Excerpted passage.
Only a quarter of the government officials responsible for scrapping both HS2 to Yorkshire and the proposed Northern Powerhouse Rail actually live in the region, it has been revealed.

Twenty-four mandarins in the Department for Transport compiled the Integrated Rail Plan which was published to widespread disgust across the north last month.

Now, it has emerged that just six of them call the area home.

It is unclear how many of those regularly use the region’s railway system which is among the worst funded in the country: analysis suggests just £349 per person has been spent on the north’s transport infrastructure since 2010 compared with £864 per person in London.

Henri Murison, director of the Northern Powerhouse Partnership, said that the revelation showed that the decision-making process for the rail plan had been fundamentally flawed by relying on officials who did not have a natural understanding of the issues face by the region.

He said: “Relying on people based largely in Whitehall to make decisions about the north is, quite simply, the wrong answer.

“These people are not close enough to the reality of the problems that millions of people across the north face. Because they don’t experience the issues on a regular basis, they often don’t understand the detail and they certainly don’t feel the urgency for a solution.”

The government’s decision to spike both the eastern leg of high-speed London connection and the proposed Northern Powerhouse Rail which would have linked Leeds and Manchester via Bradford effectively renegaded on three years’ worth of Boris Johnson promises to deliver both.

It also meant recommendations by Transport for the North – a statutory body created to offer expertise on the region’s infrastructure – were ignored.

That organisation then had its power and funding stripped back in apparent retribution for calling the railway plan “woefully inadequate”.

Mr Murison said: “Transport for the North, led by and accountable to the northern metro mayors and civic leaders, had a plan to help close the North-South divide for good. And that plan was basically over-ruled by officials hundreds of miles away in Whitehall. That’s not right. And it’s certainly not levelling up.”

The view was echoed by Andy Burnham, the Mayor of Greater Manchester, who said: “You don’t have to spend long travelling on the north’s fragmented, unreliable, overpriced public transport system to realise that it has been built by people who don’t live here and don’t use it,” he said.

“Transport for the North was set up to correct this and give the north a strong transport voice. It’s so frustrating that its clear, united, cross-party advice on the IRP was simply ignored.”

The figures were revealed following a Freedom of Information request by the Guardian.

The Department for Transport has been contacted for comment.

To do.
1. Answer these questions using the article on the Integrated Rail Plan:
(a) How many Department for Transport officials compiled the Integrated Rail Plan?
(b) How much per person has been spent on the north's transport infrastructure since 2010, according to the analysis cited?
(c) Who made the Freedom of Information request that revealed the figures?
2. Quote the part of the Integrated Rail Plan article that starts at "Only a quarter" and ends at "has been revealed.".

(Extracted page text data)
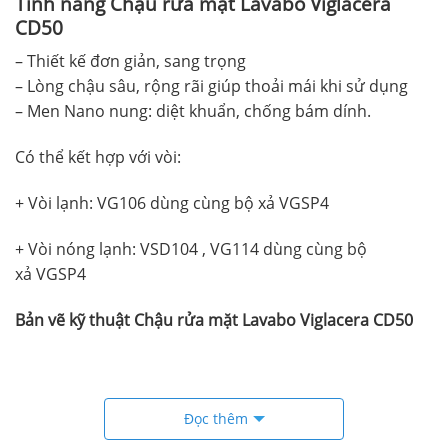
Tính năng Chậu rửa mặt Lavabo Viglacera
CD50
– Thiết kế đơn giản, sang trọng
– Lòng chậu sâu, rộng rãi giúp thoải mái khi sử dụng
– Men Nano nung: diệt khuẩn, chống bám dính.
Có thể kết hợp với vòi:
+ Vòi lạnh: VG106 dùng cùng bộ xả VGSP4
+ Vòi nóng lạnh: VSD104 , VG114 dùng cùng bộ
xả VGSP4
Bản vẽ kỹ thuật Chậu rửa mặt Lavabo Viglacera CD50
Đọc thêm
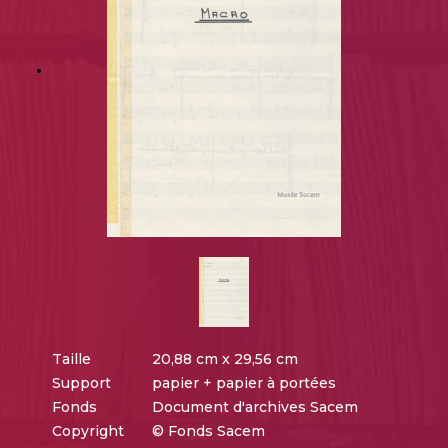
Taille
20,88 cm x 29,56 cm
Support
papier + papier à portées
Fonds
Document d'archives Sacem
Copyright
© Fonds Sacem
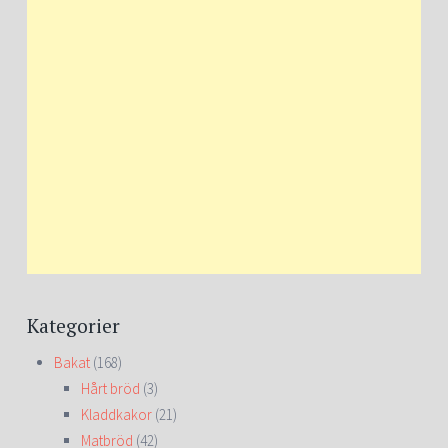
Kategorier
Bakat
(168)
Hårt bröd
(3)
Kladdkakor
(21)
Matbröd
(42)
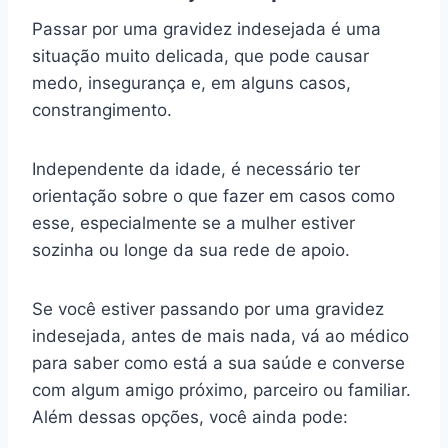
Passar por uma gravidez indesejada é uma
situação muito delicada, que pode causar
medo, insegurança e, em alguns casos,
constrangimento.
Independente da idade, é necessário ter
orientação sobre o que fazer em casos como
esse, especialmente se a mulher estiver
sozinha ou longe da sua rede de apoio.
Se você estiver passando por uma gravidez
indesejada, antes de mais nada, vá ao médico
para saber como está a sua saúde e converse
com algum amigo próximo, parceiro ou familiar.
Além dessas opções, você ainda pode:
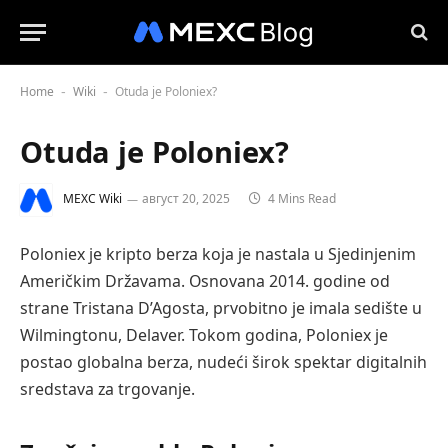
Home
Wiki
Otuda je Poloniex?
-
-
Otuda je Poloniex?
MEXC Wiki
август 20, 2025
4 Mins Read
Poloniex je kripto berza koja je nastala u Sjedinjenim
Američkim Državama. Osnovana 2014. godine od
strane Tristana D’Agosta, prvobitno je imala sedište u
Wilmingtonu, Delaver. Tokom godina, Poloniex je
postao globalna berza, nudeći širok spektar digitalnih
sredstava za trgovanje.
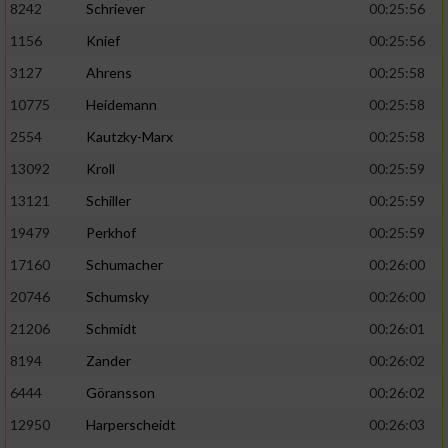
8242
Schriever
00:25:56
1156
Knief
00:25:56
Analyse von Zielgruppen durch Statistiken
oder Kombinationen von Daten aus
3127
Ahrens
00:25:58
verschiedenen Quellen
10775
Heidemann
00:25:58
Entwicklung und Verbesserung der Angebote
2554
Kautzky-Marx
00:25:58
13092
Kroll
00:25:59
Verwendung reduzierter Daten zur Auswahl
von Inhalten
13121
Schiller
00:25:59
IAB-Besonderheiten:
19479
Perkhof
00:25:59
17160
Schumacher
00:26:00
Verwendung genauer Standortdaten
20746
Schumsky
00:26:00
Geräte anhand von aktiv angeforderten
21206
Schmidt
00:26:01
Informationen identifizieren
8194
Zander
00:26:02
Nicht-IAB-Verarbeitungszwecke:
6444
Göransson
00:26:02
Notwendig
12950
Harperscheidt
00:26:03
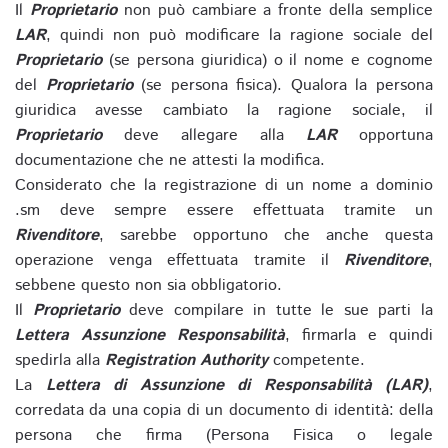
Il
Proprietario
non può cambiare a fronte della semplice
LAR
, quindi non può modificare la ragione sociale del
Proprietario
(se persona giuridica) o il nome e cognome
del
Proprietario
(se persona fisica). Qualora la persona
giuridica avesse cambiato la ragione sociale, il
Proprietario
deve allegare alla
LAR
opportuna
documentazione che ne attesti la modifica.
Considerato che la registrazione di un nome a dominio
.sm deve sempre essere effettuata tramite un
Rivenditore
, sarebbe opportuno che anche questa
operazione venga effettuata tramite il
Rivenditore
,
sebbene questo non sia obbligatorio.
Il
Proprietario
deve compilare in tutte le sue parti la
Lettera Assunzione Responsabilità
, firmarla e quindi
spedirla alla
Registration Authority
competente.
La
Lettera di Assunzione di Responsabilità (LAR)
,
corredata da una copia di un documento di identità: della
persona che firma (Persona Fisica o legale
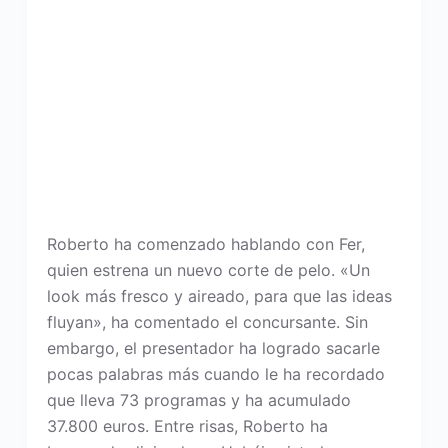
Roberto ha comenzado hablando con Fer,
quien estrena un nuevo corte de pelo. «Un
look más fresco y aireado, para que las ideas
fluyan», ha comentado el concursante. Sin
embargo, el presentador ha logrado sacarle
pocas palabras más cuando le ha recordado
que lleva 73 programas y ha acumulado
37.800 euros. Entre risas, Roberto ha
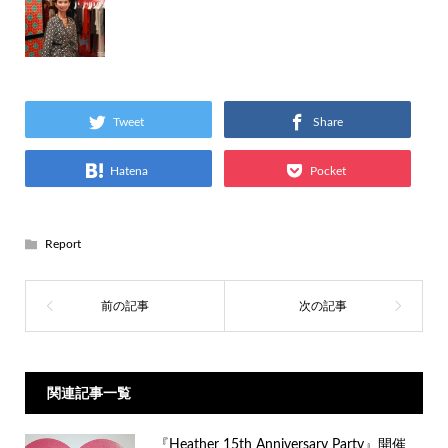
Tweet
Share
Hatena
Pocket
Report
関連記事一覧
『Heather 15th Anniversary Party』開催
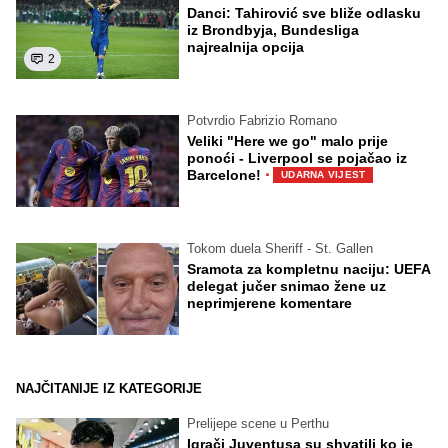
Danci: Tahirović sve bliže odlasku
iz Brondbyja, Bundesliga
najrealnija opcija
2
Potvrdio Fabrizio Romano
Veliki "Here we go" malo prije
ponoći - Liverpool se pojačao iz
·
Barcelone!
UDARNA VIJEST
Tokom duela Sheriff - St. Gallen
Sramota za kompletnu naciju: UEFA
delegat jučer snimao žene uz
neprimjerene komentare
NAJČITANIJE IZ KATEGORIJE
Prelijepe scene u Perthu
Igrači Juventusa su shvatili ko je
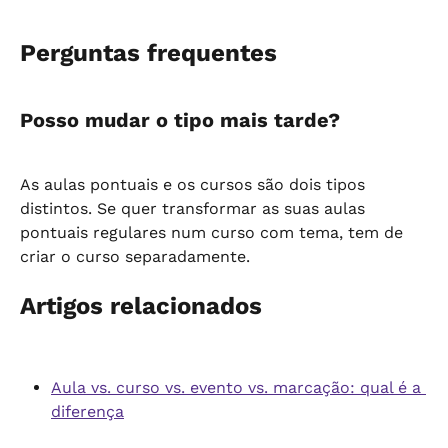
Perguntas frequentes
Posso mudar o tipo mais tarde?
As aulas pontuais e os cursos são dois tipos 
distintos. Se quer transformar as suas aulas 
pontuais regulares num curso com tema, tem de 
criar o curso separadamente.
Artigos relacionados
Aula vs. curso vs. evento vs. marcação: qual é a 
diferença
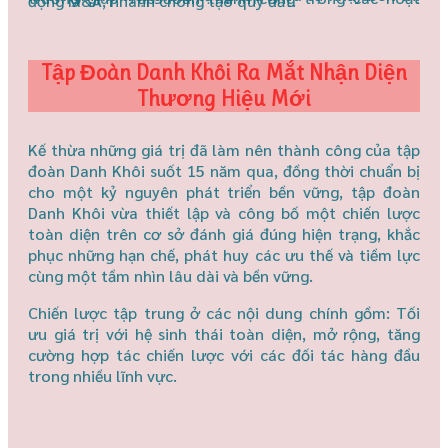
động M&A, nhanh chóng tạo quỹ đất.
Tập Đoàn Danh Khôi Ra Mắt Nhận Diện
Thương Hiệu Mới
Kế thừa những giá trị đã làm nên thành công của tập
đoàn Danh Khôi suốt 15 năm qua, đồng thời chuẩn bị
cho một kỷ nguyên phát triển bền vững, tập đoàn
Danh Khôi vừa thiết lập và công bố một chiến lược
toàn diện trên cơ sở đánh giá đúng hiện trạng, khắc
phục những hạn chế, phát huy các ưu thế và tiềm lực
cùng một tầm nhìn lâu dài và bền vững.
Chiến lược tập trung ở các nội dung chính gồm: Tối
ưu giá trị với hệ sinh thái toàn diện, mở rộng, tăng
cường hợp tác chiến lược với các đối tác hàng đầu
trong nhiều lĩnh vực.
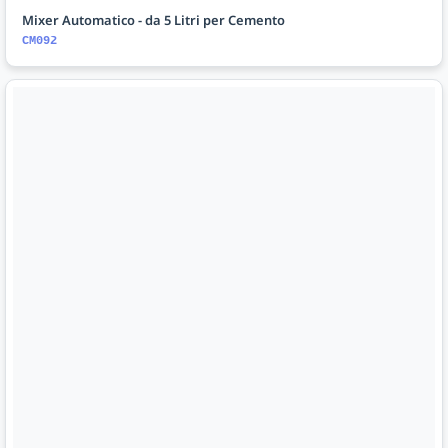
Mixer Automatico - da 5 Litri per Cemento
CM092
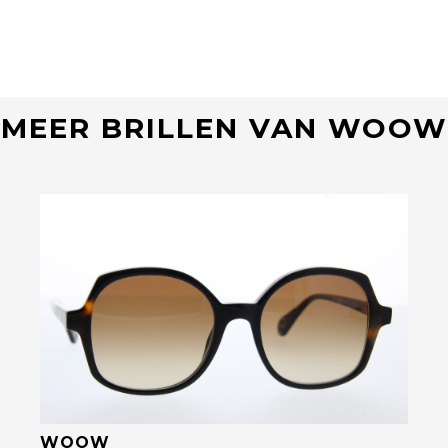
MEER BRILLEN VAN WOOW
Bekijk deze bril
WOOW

Answers per task.
1.
(a) Twenty-four.
(b) £349 per person.
(c) The Guardian.

2.
Only a quarter of the government officials responsible for scrapping both HS2 to Yorkshire and the proposed Northern Powerhouse Rail actually live in the region, it has been revealed.